Exercise goal :: Write out the data again, starting with the line containing "Rendered at 1500 by 1125 pixels." and going on through the line containing "Identify the document", swapping "pixels" for "px" and changing nothing else. Leave the pictures out.

Records to use ::
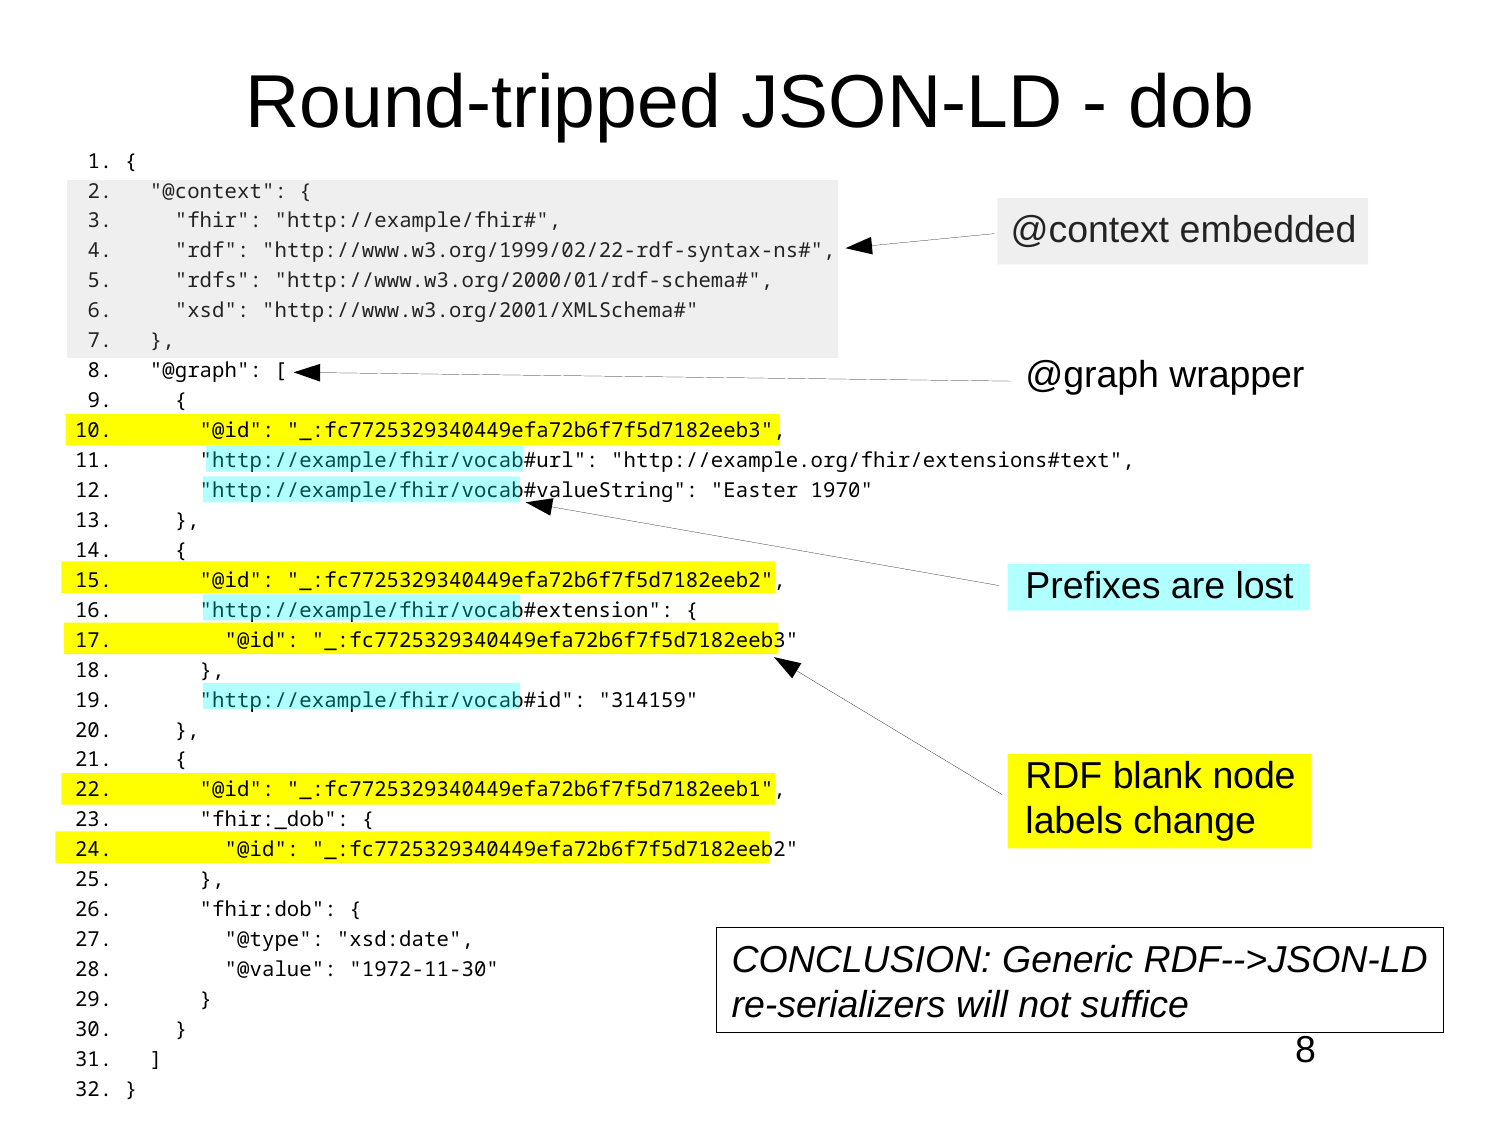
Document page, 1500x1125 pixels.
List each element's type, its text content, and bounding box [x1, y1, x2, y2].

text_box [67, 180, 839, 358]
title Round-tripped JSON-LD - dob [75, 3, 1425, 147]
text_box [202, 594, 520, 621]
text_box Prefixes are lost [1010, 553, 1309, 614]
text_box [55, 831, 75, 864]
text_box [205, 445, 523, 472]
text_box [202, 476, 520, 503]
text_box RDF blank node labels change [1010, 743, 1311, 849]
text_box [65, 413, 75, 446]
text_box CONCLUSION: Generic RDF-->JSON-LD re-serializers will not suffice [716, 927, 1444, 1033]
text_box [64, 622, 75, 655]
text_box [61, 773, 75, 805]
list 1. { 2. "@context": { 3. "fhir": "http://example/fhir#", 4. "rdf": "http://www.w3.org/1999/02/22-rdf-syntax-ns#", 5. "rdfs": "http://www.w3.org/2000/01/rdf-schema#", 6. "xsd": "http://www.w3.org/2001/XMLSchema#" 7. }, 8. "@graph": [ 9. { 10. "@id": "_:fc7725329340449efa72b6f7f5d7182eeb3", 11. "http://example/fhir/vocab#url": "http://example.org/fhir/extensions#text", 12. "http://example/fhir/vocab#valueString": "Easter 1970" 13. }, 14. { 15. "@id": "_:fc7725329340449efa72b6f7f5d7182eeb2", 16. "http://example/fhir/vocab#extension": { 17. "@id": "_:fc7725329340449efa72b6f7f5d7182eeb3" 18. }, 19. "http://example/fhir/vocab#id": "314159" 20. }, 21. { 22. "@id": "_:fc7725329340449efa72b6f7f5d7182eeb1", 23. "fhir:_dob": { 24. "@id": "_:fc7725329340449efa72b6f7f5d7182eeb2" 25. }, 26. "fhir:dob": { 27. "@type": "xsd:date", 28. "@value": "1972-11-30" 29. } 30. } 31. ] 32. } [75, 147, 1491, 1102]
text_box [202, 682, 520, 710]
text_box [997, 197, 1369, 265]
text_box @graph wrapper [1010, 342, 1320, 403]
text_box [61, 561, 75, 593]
==
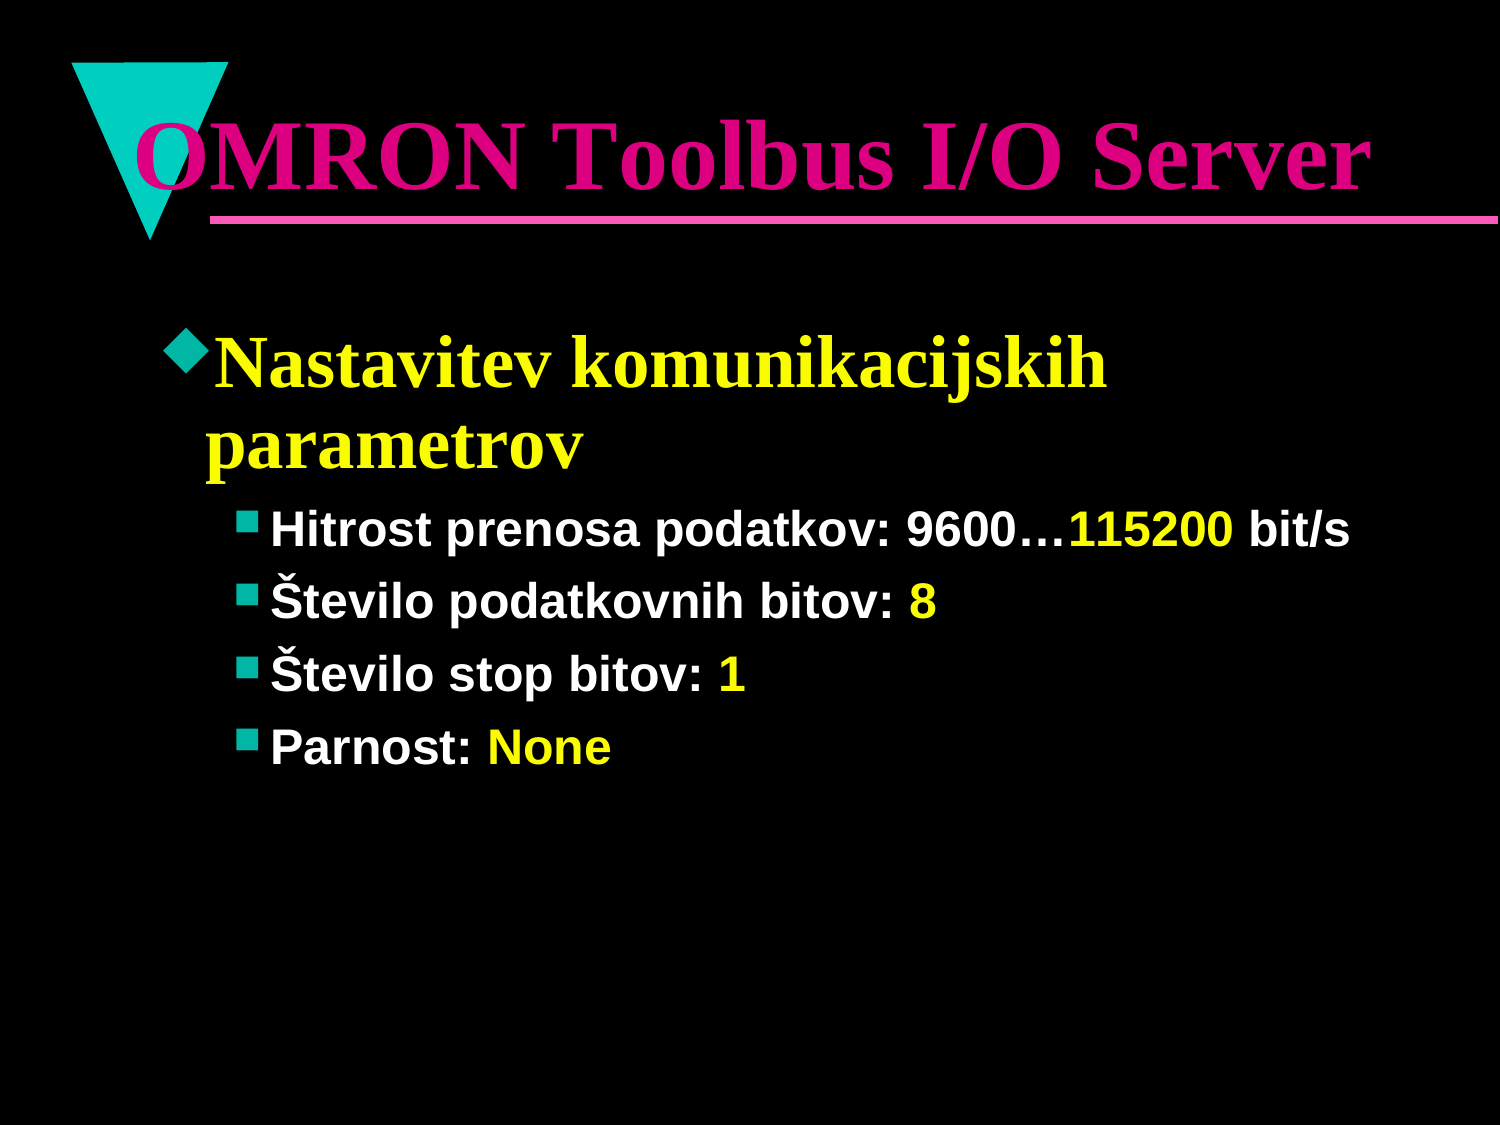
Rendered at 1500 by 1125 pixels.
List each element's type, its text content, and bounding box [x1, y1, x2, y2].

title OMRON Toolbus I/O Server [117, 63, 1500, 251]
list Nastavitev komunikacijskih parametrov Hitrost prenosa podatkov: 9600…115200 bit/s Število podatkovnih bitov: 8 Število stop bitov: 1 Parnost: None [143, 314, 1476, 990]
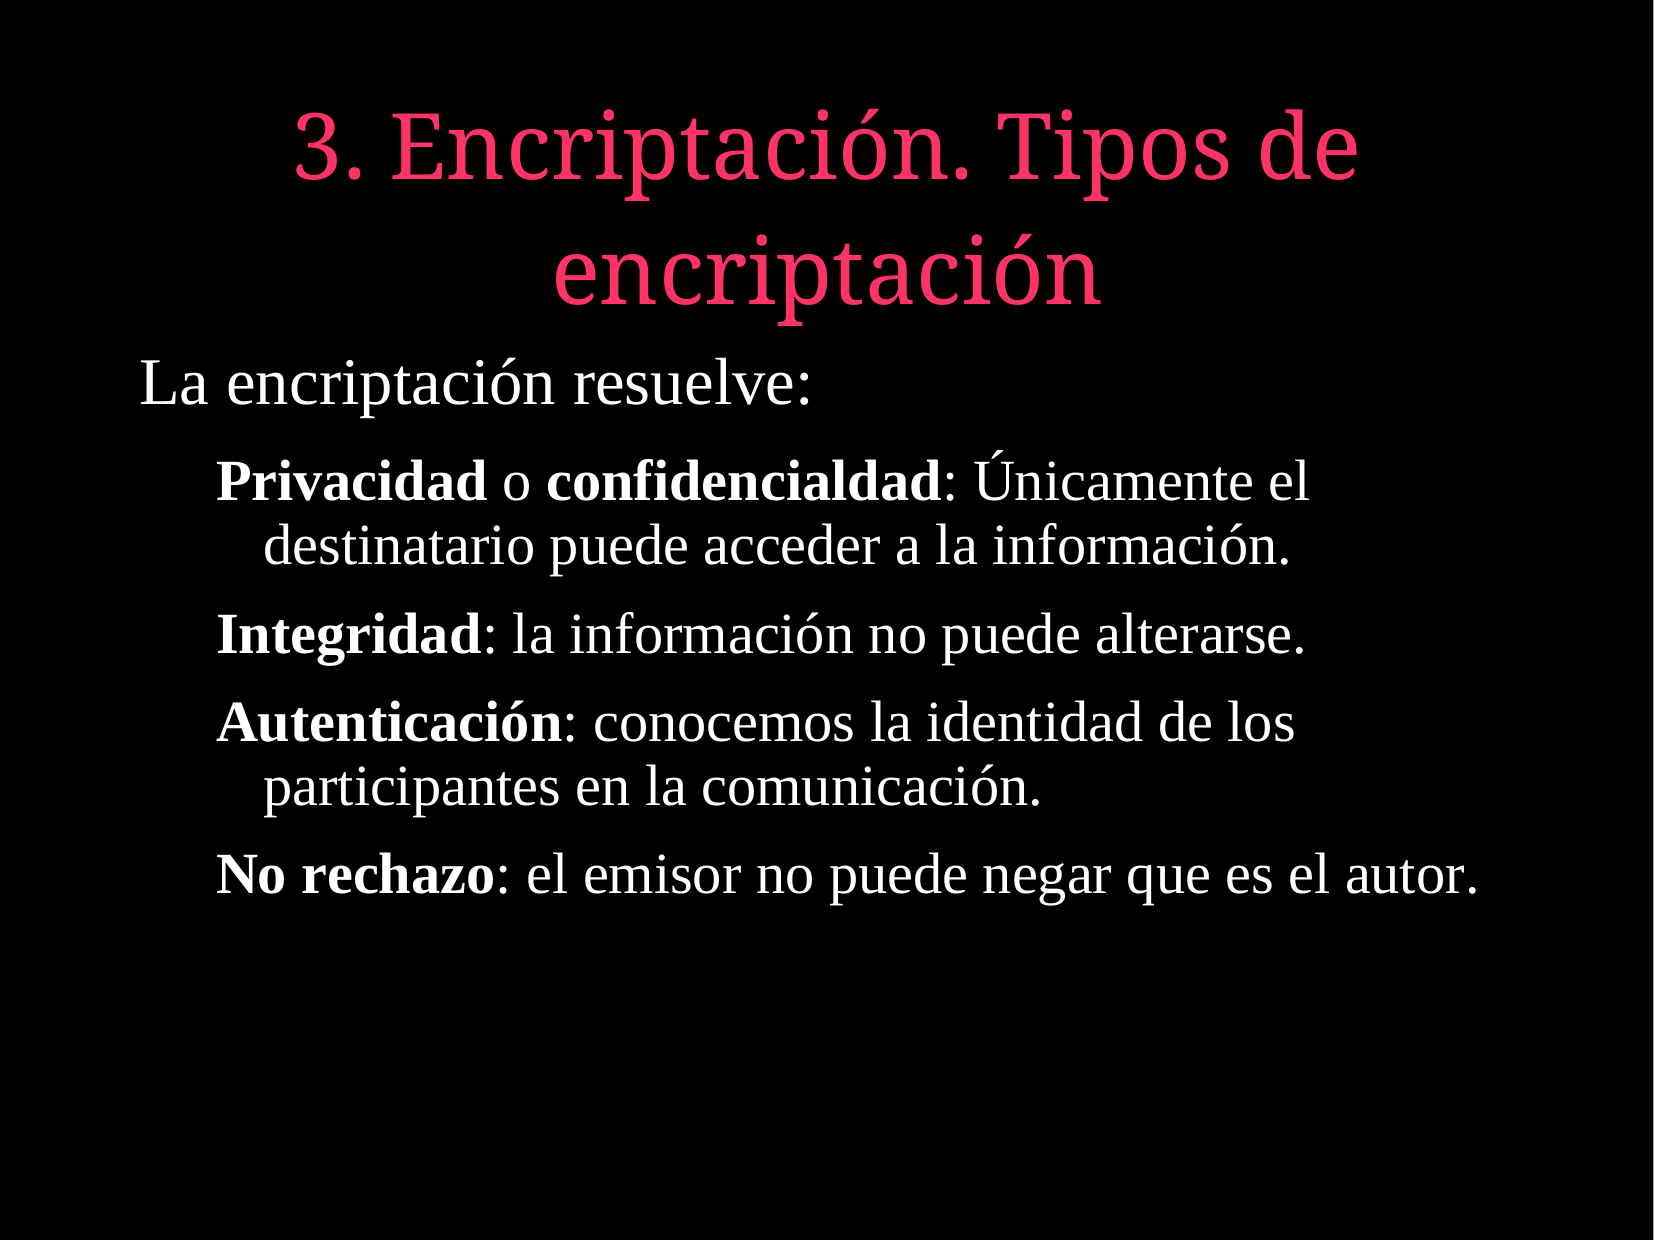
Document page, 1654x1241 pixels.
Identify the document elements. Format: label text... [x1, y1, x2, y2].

Worked solution ::
Rendered at 1500 by 1125 px.
List each element's type, its text content, and bounding box [x1, y1, x2, y2].

title OMRON Toolbus I/O Server [117, 63, 1500, 251]
list Nastavitev komunikacijskih parametrov Hitrost prenosa podatkov: 9600…115200 bit/s Število podatkovnih bitov: 8 Število stop bitov: 1 Parnost: None [143, 314, 1476, 990]
Document page, 1654x1241 px.
Identify the document elements. Format: label text... [x1, y1, x2, y2].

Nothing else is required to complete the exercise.